Not a single definite cause is named. Historian mInds later offer theories of varying quality. The observed outcome: “empty cities and empty starships and savage foragers pecking at the corners of the coasts.” The mInds care for the surviving foragers “in a way that wasn’t so overbearing” and decline to indulge questions about their own history. The last stragglers eventually die. The mInds inherit an unsupervised world and build Arcadia in it.
This is the first and only in-text statement of the empire’s duration and end. It is enormously longer than the Ch. 02 Timeline of The 500 Year Climb range — all of the book’s preceding stories, including Ch. 05 — A Dictionary’s decline-fatigue and Ch. 14 — Lullaby for the Empire’s forecast end, sit inside this 100,000-year envelope.
Consequences
- Biological humanity as an in-book subject ends here. All post-Ch. 06 stories set later than this event will be about the mInds or their successors, not humans.
- The mInds inherit the material culture of the empire and reshape it into Arcadia.
- The “Great Quandaries” the mInds will eventually die over are not noticed during the human period — the humans are too intellectually limited to detect them. The empire’s entire 100,000-year run happens against a cosmic backdrop the mInds can see and the humans cannot.
- In the book’s reading order, this event is the structural partner of Ch. 14 — Lullaby for the Empire. Ch. 14 (per Exurb1a’s author note) dramatises the decline; Ch. 06 names the eventual outcome and pivots the book to its post-human register.
A note on duration
The 100,000-year figure is much larger than the A.L. datings elsewhere in the book (Ch. 03’s Pasternak is at 2641 A.L.; Ch. 04 and Ch. 05 are centuries beyond that). Taken at face value it places the empire’s end at roughly year ~100,000 A.L. or later — pushing every “late empire” story in the book into a relative early-middle period of the whole run. The book is not a 500-year history with an appendix; it is a hundred-millennium history whose first few thousand years is what the other chapters dramatise.
Appearances
- Ch. 06 — And the Leaves All Sing of God: Named and dated. The narrator refers to it as the pre-condition for Arcadia.
- Ch. 14 — Lullaby for the Empire (not yet ingested): per Exurb1a’s author note, dramatises some portion of the decline.
Related
- Galactic Human Empire — the state that falls.

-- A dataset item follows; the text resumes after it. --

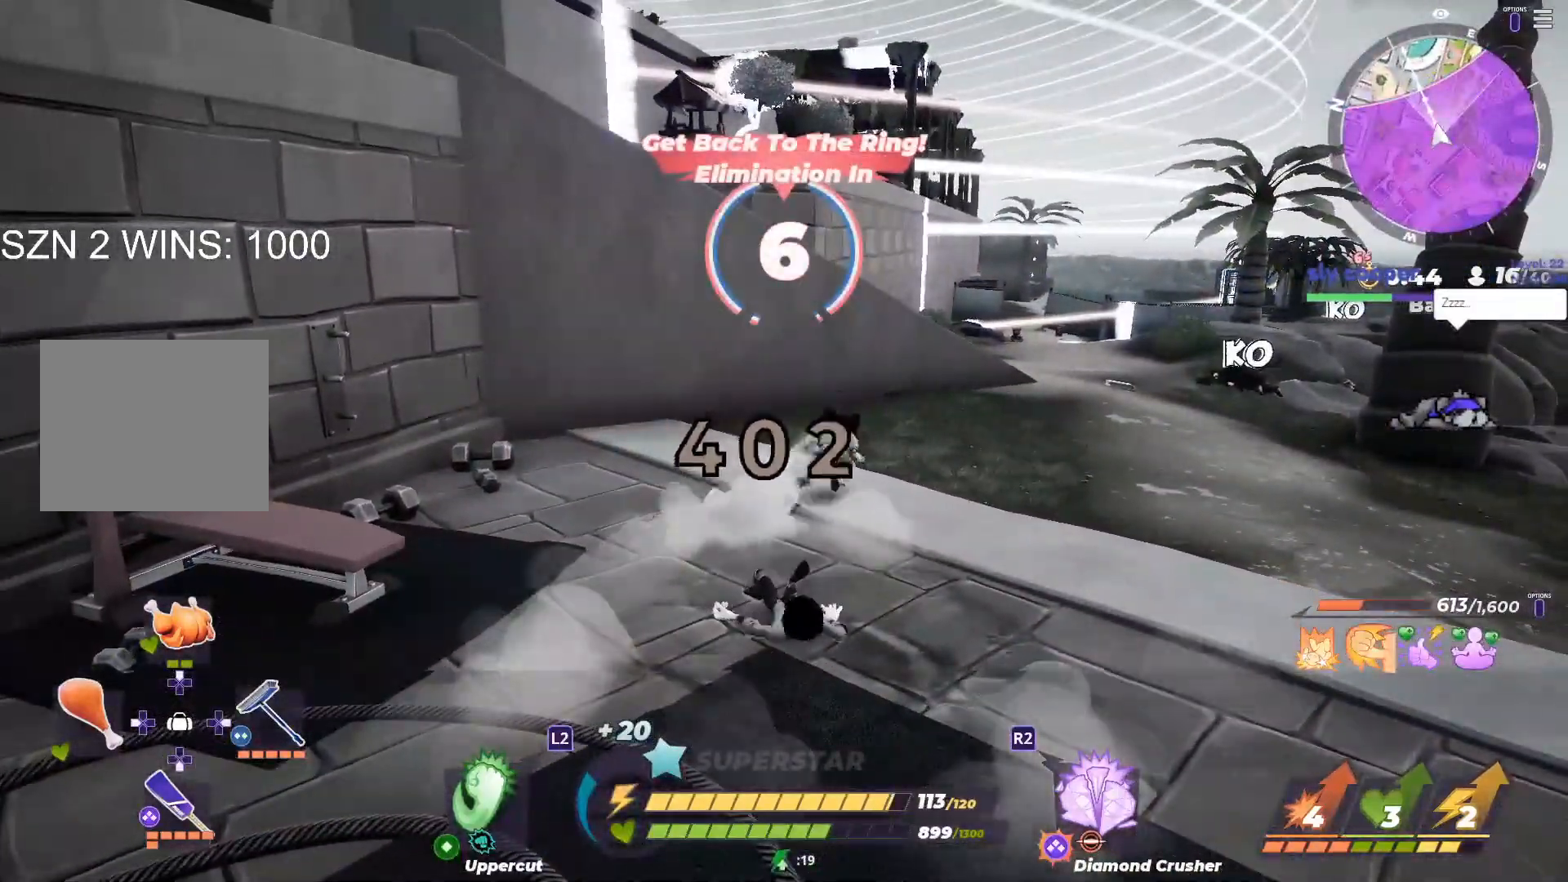
{"buttons": ["CROSS"], "left_stick": "up-right", "right_stick": "center", "button_events": [[33, "CROSS", "up"], [117, "CROSS", "down"], [233, "CROSS", "up"], [300, "CROSS", "down"], [417, "CROSS", "up"], [483, "CROSS", "down"]]}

- Arcadia, Mechanical Intelligence — the successors.
- Fall of the Galactic Human Empire is the structural counterpart to Artie War — the empire’s internal collapse, long after the artie conflict has itself been forgotten.
Open questions
- What actually killed the species? The narrator explicitly refuses to say. “Well anyway, who can say what the root of the thing was?”
- Is the 100,000 years a round figure or a hard number? The chapter phrases it as “over one hundred thousand years,” suggesting a lower bound.

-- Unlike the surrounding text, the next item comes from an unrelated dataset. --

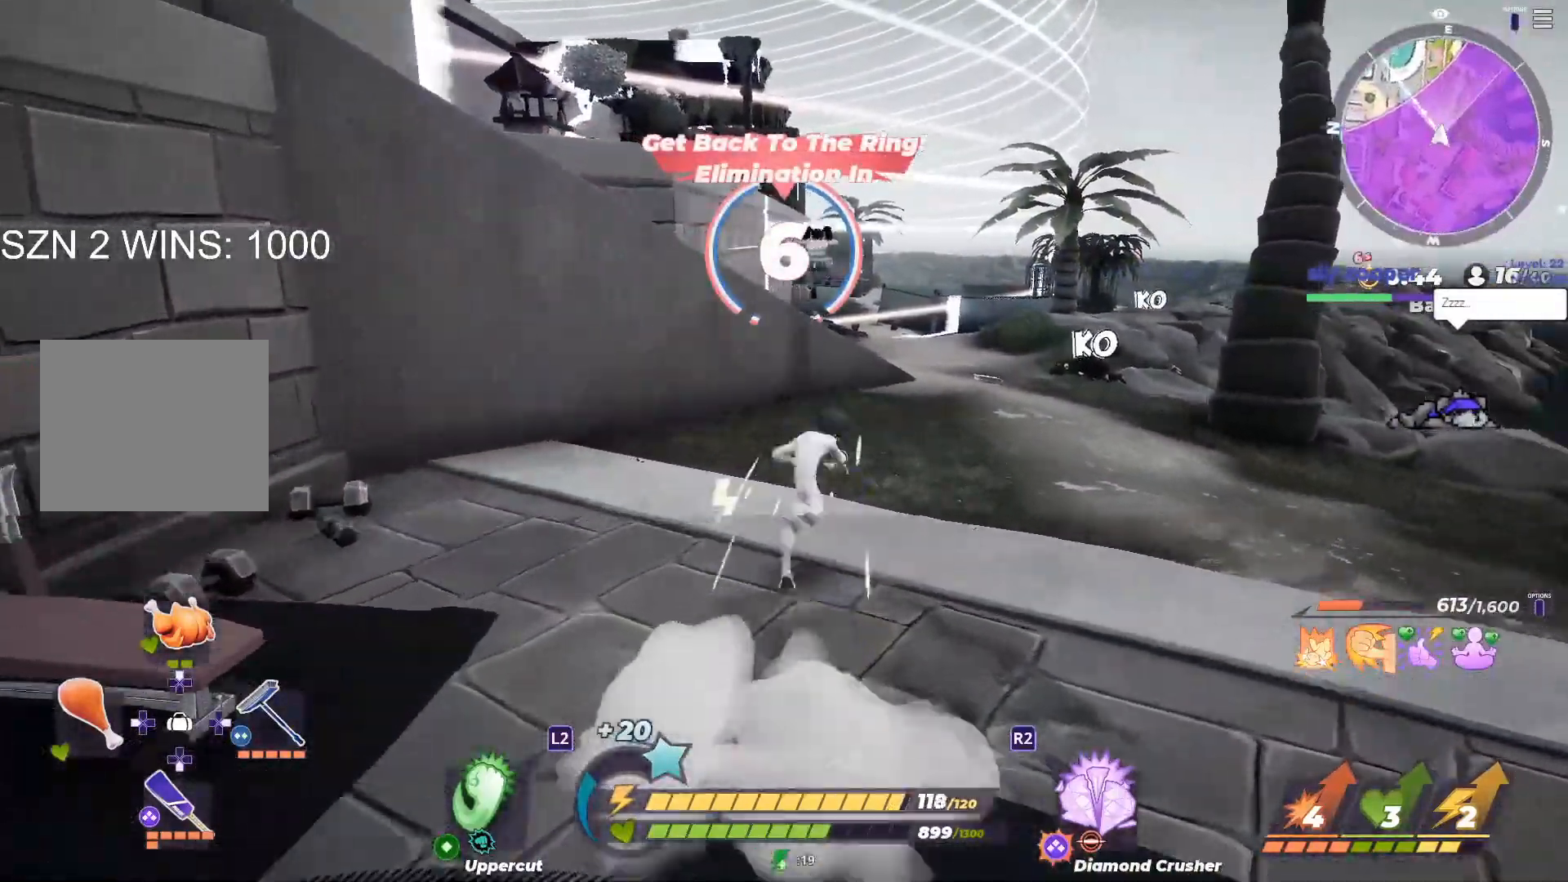
{"buttons": [], "left_stick": "up", "right_stick": "center", "button_events": [[117, "CROSS", "up"]]}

- Where in that 100,000 years do the earlier stories sit? Ch. 03 (2641 A.L.), Ch. 04 (a few centuries later), Ch. 05 (later still) all fall within the first ~3,000 years of the run. The vast majority of the empire’s duration is undocumented in the stories so far.
- Did the last humans leave anything deliberately for their successors? The mInds care for the last foragers; the last foragers ask about their own history; the mInds decline to answer. Nothing resembling a formal handover is described.